The scope of the claims

1. A method for driving an instrument including a display unit for displaying a measurement amount of a measured object, wherein a display area in the display unit is divided into at least two display areas and display response speeds in the respective areas are different. And driving the display section.

2. A method for driving an instrument including a display unit for displaying a measured amount of a measured object, wherein a display area in the display unit is set to a value in which the measured amount is equal to or less than a predetermined value or smaller than the predetermined value. A first display area to be displayed, and a second display area in which the measured amount is equal to or greater than the predetermined value or larger than the predetermined value, and a display response speed in the first display area is divided.

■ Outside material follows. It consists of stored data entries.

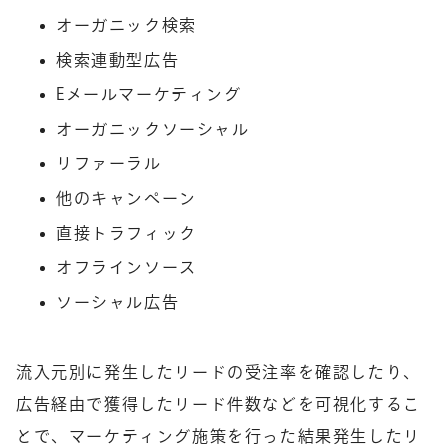
オーガニック検索
検索連動型広告
Eメールマーケティング
オーガニックソーシャル
リファーラル
他のキャンペーン
直接トラフィック
オフラインソース
ソーシャル広告
流入元別に発生したリードの受注率を確認したり、
広告経由で獲得したリード件数などを可視化するこ
とで、マーケティング施策を行った結果発生したリ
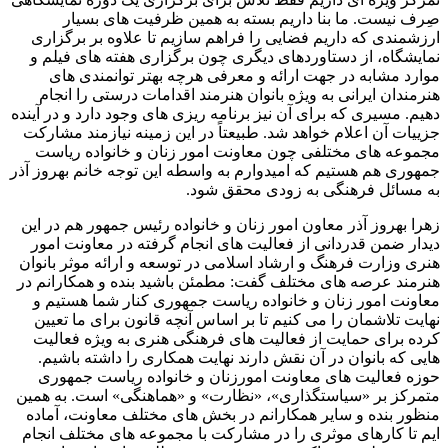
صِرف نیست. ما بنا داریم بسته به همین ظرفیت های بسیار
ارزشمندی که داریم فضایی را فراهم سازیم تا علاوه بر برگزاری
نمایشگاه، از دستاوردهای دیگری چون برگزاری هفته های فیلم و
موارد مشابه در جهت ارائه و معرفی هرچه بهتر توانمندی های
هنرمندان ایرانی به ویژه بانوان هنرمند اقدامات درستی را انجام
دهیم. مسیری که برای آن نیز برنامه ریزی های وجود دارد و در آینده
جزییات آن اعلام خواهد شد. طبیعتاً در این زمینه نیازمند مشارکت
مجموعه های مختلفی چون معاونت امور زنان و خانواده ریاست
جمهوری هم هستیم که امیدوارم به واسطه این توجه خانم بهروز آذر
به مسائل فرهنگی به زودی محقق شود.
زهرا بهروز آذر معاون امور زنان و خانواده رئیس جمهور هم در این
دیدار ضمن قدردانی از فعالیت های انجام گرفته در معاونت امور
هنری وزارت فرهنگ و ارشاد اسلامی در توسعه و ارائه موثر بانوان
هنرمند عرصه های مختلف گفت: مطمئن باشید بنده و همکارانم در
معاونت امور زنان و خانواده ریاست جمهوری کنار شما هستیم و
نهایت تلاشمان را می کنیم تا بر اساس آنچه قانون برای ما تعیین
کرده برای حمایت از فعالیت های فرهنگی هنری به ویژه فعالیت
هایی که بانوان در آن نقش دارند نهایت همکاری را داشته باشیم.
حوزه فعالیت های معاونت امورزنان و خانواده ریاست جمهوری
متمرکز بر «سیاستگذاری»، «نظارت» و «هماهنگی» است. به همین
منظور بنده و سایر همکارانم در بخش های مختلف معاونت، آماده
ایم تا کارهای موثری را در مشارکت با مجموعه های مختلف انجام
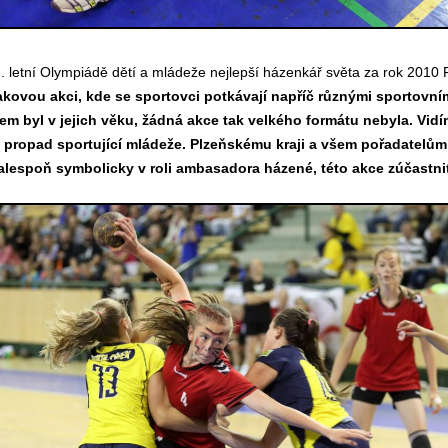
 letní Olympiádě dětí a mládeže nejlepší házenkář světa za rok 2010
akovou akci, kde se sportovci potkávají napříč různými sportovním
 byl v jejich věku, žádná akce tak velkého formátu nebyla. Vidí
 propad sportující mládeže. Plzeňskému kraji a všem pořadatelům g
 alespoň symbolicky v roli ambasadora házené, této akce zúčastni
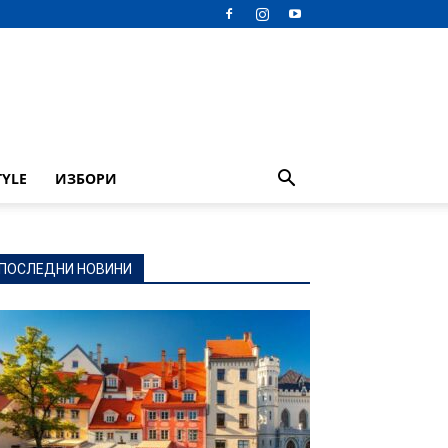
TYLE
ИЗБОРИ
ПОСЛЕДНИ НОВИНИ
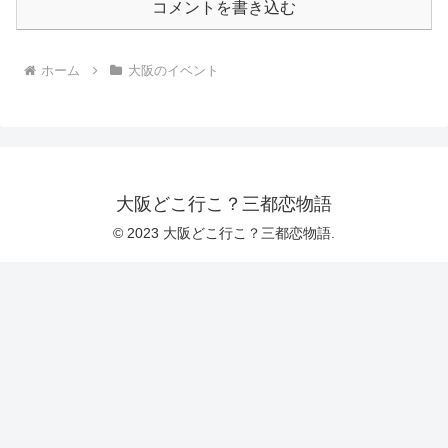
コメントを書き込む
ホーム
大阪のイベント
大阪どこ行こ？三都恋物語
© 2023 大阪どこ行こ？三都恋物語.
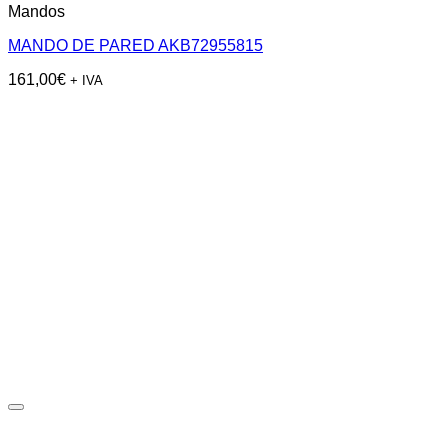
Mandos
MANDO DE PARED AKB72955815
161,00
€
+ IVA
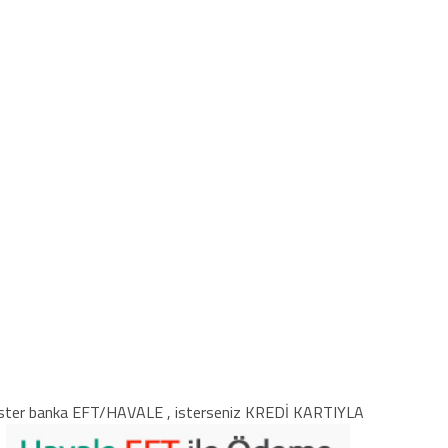
ster banka EFT/HAVALE , isterseniz KREDİ KARTIYLA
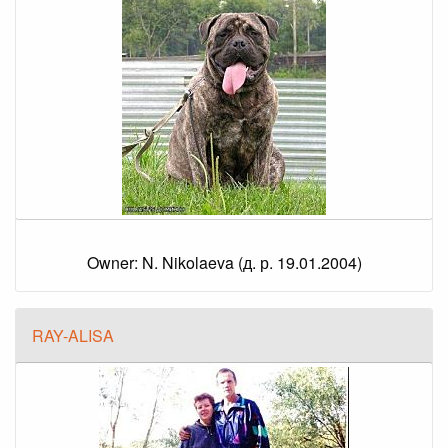
Owner: N. Nikolaeva (д. р. 19.01.2004)
RAY-ALISA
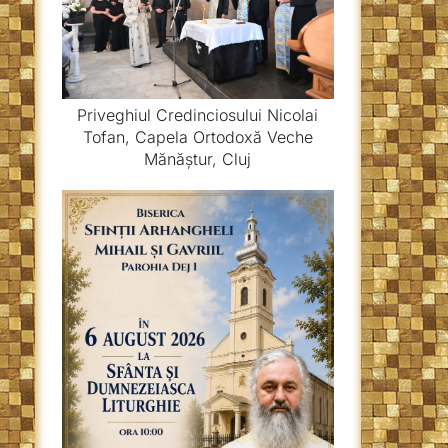
Priveghiul Credinciosului Nicolai
Tofan, Capela Ortodoxă Veche
Mănăștur, Cluj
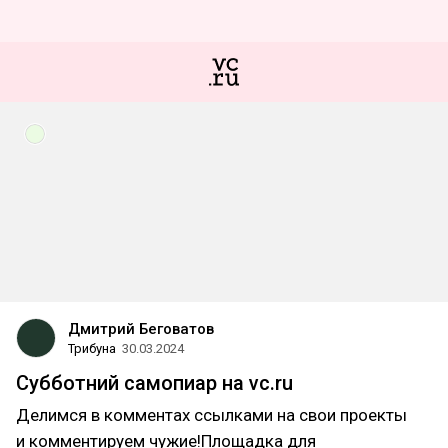
Дмитрий Беговатов
Трибуна
30.03.2024
Субботний самопиар на vc.ru
Делимся в комментах ссылками на свои проекты
и комментируем чужие!Площадка для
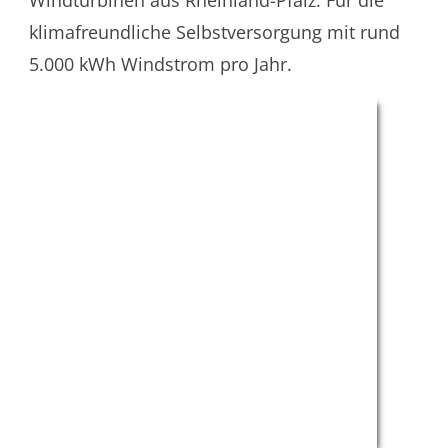
Windturbinen aus Rheinland-Pfalz. Für die
klimafreundliche Selbstversorgung mit rund
5.000 kWh Windstrom pro Jahr.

Operating the display unit so as to be slower than a display response speed in the second display area.

. 3 the first Do to provide a plurality of subdivided regions by setting a plurality of thresholds in the display region especially the ^Rukoto:. I sock and instrument driving method according to claim 2.

4. Nearest to the switching point between the first display area and the second display area, in the subdivision area of the first display area, approximating the display response speed of the second display area or 4. The method according to claim 3, wherein the display unit is operated at the same display response speed.

5. The instrument according to any one of claims 1 to 4, wherein the display unit is configured by any of a pointer display type, a digital display type, and a bar graph display type. Drive method.